### DATASET EXCERPTS

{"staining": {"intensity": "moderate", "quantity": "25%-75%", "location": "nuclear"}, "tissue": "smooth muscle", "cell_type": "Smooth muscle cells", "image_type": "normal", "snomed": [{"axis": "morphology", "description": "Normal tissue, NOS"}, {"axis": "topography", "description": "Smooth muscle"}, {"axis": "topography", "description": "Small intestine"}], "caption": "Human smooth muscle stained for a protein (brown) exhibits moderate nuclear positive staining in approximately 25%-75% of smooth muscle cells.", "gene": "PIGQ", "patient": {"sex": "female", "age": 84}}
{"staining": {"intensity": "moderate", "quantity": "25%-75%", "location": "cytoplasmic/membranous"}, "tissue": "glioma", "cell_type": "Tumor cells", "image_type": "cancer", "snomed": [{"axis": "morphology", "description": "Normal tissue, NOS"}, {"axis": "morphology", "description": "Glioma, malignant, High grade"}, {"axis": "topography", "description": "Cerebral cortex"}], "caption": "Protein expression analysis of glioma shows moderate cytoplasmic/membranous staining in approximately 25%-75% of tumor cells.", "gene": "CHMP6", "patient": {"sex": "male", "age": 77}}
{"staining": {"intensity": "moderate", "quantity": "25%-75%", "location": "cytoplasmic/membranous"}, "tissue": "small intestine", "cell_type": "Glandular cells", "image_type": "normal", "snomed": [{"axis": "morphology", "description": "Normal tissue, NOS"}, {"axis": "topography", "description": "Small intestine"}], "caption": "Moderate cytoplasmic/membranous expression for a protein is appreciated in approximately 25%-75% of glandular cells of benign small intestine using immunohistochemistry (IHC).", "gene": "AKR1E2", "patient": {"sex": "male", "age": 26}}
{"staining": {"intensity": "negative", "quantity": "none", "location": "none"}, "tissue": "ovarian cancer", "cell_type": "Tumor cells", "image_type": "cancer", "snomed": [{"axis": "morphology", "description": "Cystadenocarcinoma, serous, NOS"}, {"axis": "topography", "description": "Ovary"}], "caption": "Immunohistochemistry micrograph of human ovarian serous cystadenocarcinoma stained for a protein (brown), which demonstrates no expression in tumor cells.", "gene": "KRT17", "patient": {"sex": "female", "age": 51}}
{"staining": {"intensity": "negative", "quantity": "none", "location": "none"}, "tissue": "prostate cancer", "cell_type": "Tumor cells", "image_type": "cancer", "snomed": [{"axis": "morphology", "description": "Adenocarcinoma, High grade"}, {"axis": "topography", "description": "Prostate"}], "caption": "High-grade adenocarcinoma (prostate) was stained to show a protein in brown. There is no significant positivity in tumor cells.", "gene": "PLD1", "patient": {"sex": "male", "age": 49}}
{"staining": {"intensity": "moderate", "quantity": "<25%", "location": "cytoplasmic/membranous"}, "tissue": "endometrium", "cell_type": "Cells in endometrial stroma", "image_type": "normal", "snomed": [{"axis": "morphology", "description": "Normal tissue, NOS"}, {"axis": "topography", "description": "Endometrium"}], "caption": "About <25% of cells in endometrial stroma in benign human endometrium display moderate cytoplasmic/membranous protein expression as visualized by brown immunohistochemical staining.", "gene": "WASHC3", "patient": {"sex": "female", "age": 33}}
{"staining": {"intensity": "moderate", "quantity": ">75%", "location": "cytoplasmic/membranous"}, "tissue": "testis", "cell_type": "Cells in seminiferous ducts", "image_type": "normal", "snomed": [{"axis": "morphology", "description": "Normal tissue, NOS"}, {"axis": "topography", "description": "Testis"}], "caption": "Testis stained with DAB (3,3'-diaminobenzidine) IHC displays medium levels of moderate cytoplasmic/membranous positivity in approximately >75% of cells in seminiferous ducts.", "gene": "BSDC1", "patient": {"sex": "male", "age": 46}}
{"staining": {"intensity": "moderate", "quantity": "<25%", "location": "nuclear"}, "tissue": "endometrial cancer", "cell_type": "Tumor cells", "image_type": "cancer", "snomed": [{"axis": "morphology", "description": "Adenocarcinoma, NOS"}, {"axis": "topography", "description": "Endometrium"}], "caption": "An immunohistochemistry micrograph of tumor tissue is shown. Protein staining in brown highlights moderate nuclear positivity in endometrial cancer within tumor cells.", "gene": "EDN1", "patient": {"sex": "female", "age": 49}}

### TASK STATEMENT
Would you transcribe every entry exactly?

### TASK OUTPUT
{"staining": {"intensity": "moderate", "quantity": "25%-75%", "location": "nuclear"}, "tissue": "smooth muscle", "cell_type": "Smooth muscle cells", "image_type": "normal", "snomed": [{"axis": "morphology", "description": "Normal tissue, NOS"}, {"axis": "topography", "description": "Smooth muscle"}, {"axis": "topography", "description": "Small intestine"}], "caption": "Human smooth muscle stained for a protein (brown) exhibits moderate nuclear positive staining in approximately 25%-75% of smooth muscle cells.", "gene": "PIGQ", "patient": {"sex": "female", "age": 84}}
{"staining": {"intensity": "moderate", "quantity": "25%-75%", "location": "cytoplasmic/membranous"}, "tissue": "glioma", "cell_type": "Tumor cells", "image_type": "cancer", "snomed": [{"axis": "morphology", "description": "Normal tissue, NOS"}, {"axis": "morphology", "description": "Glioma, malignant, High grade"}, {"axis": "topography", "description": "Cerebral cortex"}], "caption": "Protein expression analysis of glioma shows moderate cytoplasmic/membranous staining in approximately 25%-75% of tumor cells.", "gene": "CHMP6", "patient": {"sex": "male", "age": 77}}
{"staining": {"intensity": "moderate", "quantity": "25%-75%", "location": "cytoplasmic/membranous"}, "tissue": "small intestine", "cell_type": "Glandular cells", "image_type": "normal", "snomed": [{"axis": "morphology", "description": "Normal tissue, NOS"}, {"axis": "topography", "description": "Small intestine"}], "caption": "Moderate cytoplasmic/membranous expression for a protein is appreciated in approximately 25%-75% of glandular cells of benign small intestine using immunohistochemistry (IHC).", "gene": "AKR1E2", "patient": {"sex": "male", "age": 26}}
{"staining": {"intensity": "negative", "quantity": "none", "location": "none"}, "tissue": "ovarian cancer", "cell_type": "Tumor cells", "image_type": "cancer", "snomed": [{"axis": "morphology", "description": "Cystadenocarcinoma, serous, NOS"}, {"axis": "topography", "description": "Ovary"}], "caption": "Immunohistochemistry micrograph of human ovarian serous cystadenocarcinoma stained for a protein (brown), which demonstrates no expression in tumor cells.", "gene": "KRT17", "patient": {"sex": "female", "age": 51}}
{"staining": {"intensity": "negative", "quantity": "none", "location": "none"}, "tissue": "prostate cancer", "cell_type": "Tumor cells", "image_type": "cancer", "snomed": [{"axis": "morphology", "description": "Adenocarcinoma, High grade"}, {"axis": "topography", "description": "Prostate"}], "caption": "High-grade adenocarcinoma (prostate) was stained to show a protein in brown. There is no significant positivity in tumor cells.", "gene": "PLD1", "patient": {"sex": "male", "age": 49}}
{"staining": {"intensity": "moderate", "quantity": "<25%", "location": "cytoplasmic/membranous"}, "tissue": "endometrium", "cell_type": "Cells in endometrial stroma", "image_type": "normal", "snomed": [{"axis": "morphology", "description": "Normal tissue, NOS"}, {"axis": "topography", "description": "Endometrium"}], "caption": "About <25% of cells in endometrial stroma in benign human endometrium display moderate cytoplasmic/membranous protein expression as visualized by brown immunohistochemical staining.", "gene": "WASHC3", "patient": {"sex": "female", "age": 33}}
{"staining": {"intensity": "moderate", "quantity": ">75%", "location": "cytoplasmic/membranous"}, "tissue": "testis", "cell_type": "Cells in seminiferous ducts", "image_type": "normal", "snomed": [{"axis": "morphology", "description": "Normal tissue, NOS"}, {"axis": "topography", "description": "Testis"}], "caption": "Testis stained with DAB (3,3'-diaminobenzidine) IHC displays medium levels of moderate cytoplasmic/membranous positivity in approximately >75% of cells in seminiferous ducts.", "gene": "BSDC1", "patient": {"sex": "male", "age": 46}}
{"staining": {"intensity": "moderate", "quantity": "<25%", "location": "nuclear"}, "tissue": "endometrial cancer", "cell_type": "Tumor cells", "image_type": "cancer", "snomed": [{"axis": "morphology", "description": "Adenocarcinoma, NOS"}, {"axis": "topography", "description": "Endometrium"}], "caption": "An immunohistochemistry micrograph of tumor tissue is shown. Protein staining in brown highlights moderate nuclear positivity in endometrial cancer within tumor cells.", "gene": "EDN1", "patient": {"sex": "female", "age": 49}}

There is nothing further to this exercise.